Note: The spill prevention, control, and countermeasure (SPCC) regulations compliance deadline has been extended again to July 1, 2009. Thats two more hurricane seasons.


Friday, May 16, 2008

Commitment to Greenspace or Political Gift to Murphy Oil

In keeping with the mission of the Louisiana Recovery Authority, we look for the LRA's support of "community recovery and resurgence, ensuring integrity and effectiveness, and planning for the recovery and rebuilding of Louisiana."

The Louisiana Recovery Authority should designate certain LRA properties in St Bernard Parish as permanent greenspace and not transfer ownership to the Murphy Oil Meraux Refinery. We have valid concerns that any transfers of these LRA properties to the refinery would not only constitute a gift to the refinery but would also compromise the integrity of our residential neighborhood, the intent of the Citizen's Recovery Committee - St Bernard Parish Planning Commission's proposed greenspace around the refinery, and the federal court ordered "intended" buffer zone (from the crude oil spill class action law suit).
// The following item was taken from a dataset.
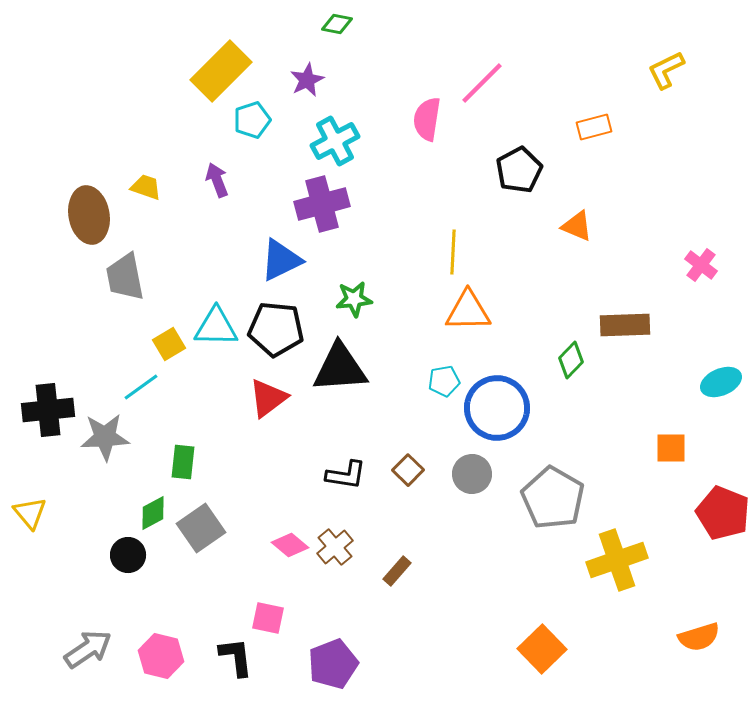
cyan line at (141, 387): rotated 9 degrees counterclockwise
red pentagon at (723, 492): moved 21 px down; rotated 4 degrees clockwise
Our neighborhood in St Bernard Parish like so many others in our great State of Louisiana has a unique character and personality of its own; one which could be entirely and drastically changed with redevelopment decisions. Nestled between East St Bernard Highway and East Judge Perez Drive, Jacob, Despaux, Ventura and Lena Drives in Chalmette, LA comprise the James Place, Despaux and Ventura, Flora Estates and Sandra Park subdivisions. Here, like elsewhere in St Bernard Parish, residents rebuilt their homes and revitalized their community despite the devastating losses of 2005 : Hurricane Katrina and the Murphy Crude Oil Spill. Other homeowners participated in the voluntary buyout portion of the crude oil spill's class action lawsuit and a few have already sold their homesites through the LRA Grant program. These are the properties which should be designated greenspace, if they are not offered to adjoining homeowners first or to other future residential uses.

In June of 2007, we became aware of the refinery's plans to use these four streets for expansion; starting in particular with a land swap / sale of our Jacob Drive Firestation ( item #26 SBPC Agenda). From what little we know of the plans include moving facilities, such as a warehouse, maintenance building, laboratory and the like, into the subdivision to allow processing unit expansion on the refinery's current campus. Some of these facilities are currently out of compliance with the new OSHA explosion cone regulations. Some of the new processing expansions may include a coker unit.

"LRA properties" on these four streets, if not offered to adjoining residents first or to other future residential uses, should be permanently designated greenspace or conservation easements and not be gifted, transferred, sold nor made available in any manner to the refinery for expansion or for any other use. Effecting our community's resurgence and not thwarting our renaissance, the government should never push the homeowners towards the refinery expansion acquisitions and should instead preserve the integrity of the existing residential zoning. The government's active participation in the refinery's expansion acquisitions not only is unethical but would only permeate and pervade the decades long encroachment of this heavy industry into the neighborhood. That action would literally move the refinery fenceline west onto the next four streets of the subdivision leaving little or no greenspace protection.

We petition the Louisiana Recovery Authority and the St Bernard Parish Housing, Redevelopment and Quality of Life Commission to consider first offering the residential properties to adjoining residents or other perspective homeowners. If not, they should designate "LRA" properties in these four street areas as permanent greenspace and not to transfer ownership to the Murphy Refinery.